The KT4D project defined its impact as flowing from two key outcome-focussed pathways:
● Outcome/Impact Pathway 1: ‘Protect fundamental rights and European values from possible threats stemming from unregulated use of artificial intelligence (AI) and big data applications’;
The KT4D contributions to the protection of rights and values from possible threats stemming from unregulated use of artificial intelligence (AI) and big data applications commences from the fundamental work produced by WPs 3 and 4. The second and final releases of the first six modules of the Social Risk Toolkit (KER 1) have been achieved in this reporting period, sharpening and expanding our consolidated, user-friendly baseline from which to re-imagine approaches to the use and regulation of big data and AI in democracy-adjacent contexts. In particular, these WPs shifted from a mode of assembling a baseline of existing research to a mode of filling in the gaps in the interdisciplinary knowledge base related to AI, big data and democracy. This was further enhanced with the targeted inputs from WP6, which addressed specific issues of interest at the intersection of culture and technology, in specific questions of critical digital literacy and the role of local cultural contexts in both technology and democracy.
This background and targeted empirical and advanced research were harnessed to deeply inform the Governance framework, policy roadmap and recommendations produced by WP5 (KER 2). This powerful suite of policy-focussed tools lays out a clear vision for AI as supporting democratic society by 2035. The actions proposed are clear, bounded, granular, and categorised by timeframe and type. The proactivity that informs and enlivens these assets have been co-developed with and warmly welcomed by end-users, to support imaginaries and actions beyond the harm-reduction measures of GDPR to foster democracy promotion via value-based frameworks in platform technologies.
This impact pathway was also supported by the conceptual development and learning materials created by WP6 (KER 4). These results take the subtle but well-formulated concept of critical digital literacy and realise it through a range of assets able to support different vectors for the development of both understanding of technology in democratic contexts as well as individual and collective agency in this context. It draws on a clearly defined understanding of threats, proposing and building mechanisms by which citizens (and organisations that represent and provide technology upskilling opportunities to them) can recognise and resist them. This work has also been tested and validated with user communities in the course of this reporting period with two groups of citizens from two different national/linguistic contexts (in Madrid and Warsaw) through KT4D Use Cases 2 and 3. This close interaction with user groups has been a key component in KT4D’s strategy to develop impact.
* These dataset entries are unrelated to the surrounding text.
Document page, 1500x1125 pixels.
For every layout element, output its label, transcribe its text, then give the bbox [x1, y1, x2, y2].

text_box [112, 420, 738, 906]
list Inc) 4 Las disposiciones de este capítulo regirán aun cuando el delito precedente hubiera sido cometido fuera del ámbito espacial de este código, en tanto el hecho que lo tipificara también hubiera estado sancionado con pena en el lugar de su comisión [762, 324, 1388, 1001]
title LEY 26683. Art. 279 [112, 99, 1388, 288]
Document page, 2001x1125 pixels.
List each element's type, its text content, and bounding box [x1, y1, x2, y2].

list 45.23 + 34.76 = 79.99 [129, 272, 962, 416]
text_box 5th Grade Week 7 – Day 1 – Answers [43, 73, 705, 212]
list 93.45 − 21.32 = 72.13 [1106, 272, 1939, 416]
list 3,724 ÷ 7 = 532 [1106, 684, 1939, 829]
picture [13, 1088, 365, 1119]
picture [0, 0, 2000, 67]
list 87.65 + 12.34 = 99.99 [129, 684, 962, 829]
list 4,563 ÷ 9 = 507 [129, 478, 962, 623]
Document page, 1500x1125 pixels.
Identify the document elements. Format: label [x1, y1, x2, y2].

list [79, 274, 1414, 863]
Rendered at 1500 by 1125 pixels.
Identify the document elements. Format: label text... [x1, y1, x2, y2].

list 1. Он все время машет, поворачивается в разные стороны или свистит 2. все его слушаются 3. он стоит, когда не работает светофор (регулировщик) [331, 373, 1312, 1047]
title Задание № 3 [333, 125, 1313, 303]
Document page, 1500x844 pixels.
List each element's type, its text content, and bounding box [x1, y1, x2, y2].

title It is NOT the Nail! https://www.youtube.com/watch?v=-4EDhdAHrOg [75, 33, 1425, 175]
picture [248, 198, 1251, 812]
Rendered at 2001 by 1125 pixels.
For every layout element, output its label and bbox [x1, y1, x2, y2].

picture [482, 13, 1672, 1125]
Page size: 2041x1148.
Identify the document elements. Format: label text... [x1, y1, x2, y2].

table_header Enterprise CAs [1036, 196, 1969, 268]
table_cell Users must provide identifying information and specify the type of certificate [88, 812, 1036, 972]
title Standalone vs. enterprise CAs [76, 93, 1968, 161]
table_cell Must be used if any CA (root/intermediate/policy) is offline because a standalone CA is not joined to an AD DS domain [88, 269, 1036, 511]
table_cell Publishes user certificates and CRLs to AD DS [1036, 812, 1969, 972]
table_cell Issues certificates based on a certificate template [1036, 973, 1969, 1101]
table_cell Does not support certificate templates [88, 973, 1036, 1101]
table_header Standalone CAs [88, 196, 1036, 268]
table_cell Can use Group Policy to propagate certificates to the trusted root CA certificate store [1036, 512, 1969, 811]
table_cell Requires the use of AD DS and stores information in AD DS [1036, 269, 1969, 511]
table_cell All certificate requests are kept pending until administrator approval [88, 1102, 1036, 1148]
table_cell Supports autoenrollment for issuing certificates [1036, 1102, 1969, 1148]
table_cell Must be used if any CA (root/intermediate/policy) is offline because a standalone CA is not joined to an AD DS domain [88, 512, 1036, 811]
● Outcome/Impact Pathway 2: ‘Innovative uses of AI and big data to enhance citizen engagement and democracy.’
The Social Risk Toolkit drew together insight regarding the granularity at which advanced knowledge technologies and democracy interact. Through this process, a number of key issues for the adoption of useful frameworks were uncovered: in particular, the fragmentation of the concept of literacies proved an important point to clarify, as critical digital literacy and digital literacy often become conflated not only with each other but with terms such as information or media literacy.
The DDL makes a specific contribution to the mission of piloting innovative uses of AI and seeding new approaches to it. Unlike many other projects in this space, KT4D did not focus so much on creating a platform we could then license for use. Instead, we focussed on democratic purpose and how this would interact with technology. As a result, the project created a powerful ‘tool for thinking,’ in particular about how software quality and fitness for purpose might be judged (overthrowing, for example, the privileging of efficiency as a goal for software function), making a significant contribution to how HCI in a collective sense might be conceptualised in this sensitive context.
The KER 3 interactive digital narrative achieved a similar goal of expanding conceptualisations of how a ‘good’ software tool would function, and what considerations might be taken into account in this respect. The relevance of this work was validated through all of the use case interactions with the DDL, and the final valourisation meeting of UC4. It encouraged a deeper level of self-reflection about the integration of ethical practices into the work of software developers and policymakers, in particular in the light of the many tools that exist to potentially guide this relationship, most of which are not only not used, but not known to the community. The UC4 meetings also yielded some further surprising results regarding the kinds of tools that software developers find most useful, and the kinds of cultural issues they feel least equipped to deal with.